La participation des lycées, collèges et écoles primaires aux programmes GTP ou World Links se fait sur une simple manifestation de volonté des responsables académiques. Pour inciter d’autres écoles à participer aux différentes formations offertes, ces deux structures lancent des concours de meilleurs sites web. Ces compétitions s’adressent aussi bien aux élèves qui se doivent de créer des sites sur leur lycée ou collège qu’aux enseignants qui présentent leurs cours en lignes. Les prix sont en général du matériel informatique léger tels des souris, des disquettes, des tapis pour souris, etc.
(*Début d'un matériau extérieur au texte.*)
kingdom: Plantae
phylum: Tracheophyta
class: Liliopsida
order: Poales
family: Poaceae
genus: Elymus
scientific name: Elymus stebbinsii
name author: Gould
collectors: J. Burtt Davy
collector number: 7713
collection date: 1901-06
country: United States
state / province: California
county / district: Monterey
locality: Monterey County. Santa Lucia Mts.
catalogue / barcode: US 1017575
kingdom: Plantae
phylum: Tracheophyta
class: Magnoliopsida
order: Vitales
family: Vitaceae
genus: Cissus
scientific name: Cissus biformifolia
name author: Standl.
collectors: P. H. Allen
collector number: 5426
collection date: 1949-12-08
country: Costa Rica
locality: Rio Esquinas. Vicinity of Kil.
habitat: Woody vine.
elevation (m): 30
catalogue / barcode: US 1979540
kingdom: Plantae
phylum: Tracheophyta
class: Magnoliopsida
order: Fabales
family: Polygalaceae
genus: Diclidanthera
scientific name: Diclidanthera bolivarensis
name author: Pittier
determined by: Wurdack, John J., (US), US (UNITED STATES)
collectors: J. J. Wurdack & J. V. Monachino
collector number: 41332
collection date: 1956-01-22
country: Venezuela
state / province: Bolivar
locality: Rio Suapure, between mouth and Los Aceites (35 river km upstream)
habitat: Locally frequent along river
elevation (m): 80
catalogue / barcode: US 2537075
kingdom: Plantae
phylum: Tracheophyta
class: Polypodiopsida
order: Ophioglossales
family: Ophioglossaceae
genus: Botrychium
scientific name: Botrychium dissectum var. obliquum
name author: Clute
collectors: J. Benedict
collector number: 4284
Il y a quelques années que les NTIC ont fait leur apparition dans l’enseignement burkinabè. Les heureux bénéficiaires les utilisent le plus souvent pour échanger (courriel, tchat, recherche documentaire...). Ces technologies ne sont nullement prises comme des machines à enseigner testant des savoirs et apportant et développant par un usage rationalisé des connaissances. Pour que les NTIC soient porteuses d’apprentissage au sein des établissements scolaires burkinabè, il faut une réflexion approfondie de la part des enseignants, des responsables politiques sur les conditions pédagogiques à mettre en place. Les NTIC prennent de l’ampleur. Elles seront, sans doute, dans quelques années, des outils d’information et de communication incontournables. Et les écoles burkinabè, par une nouvelle appropriation, pourront se vanter de savoir les UTILISER.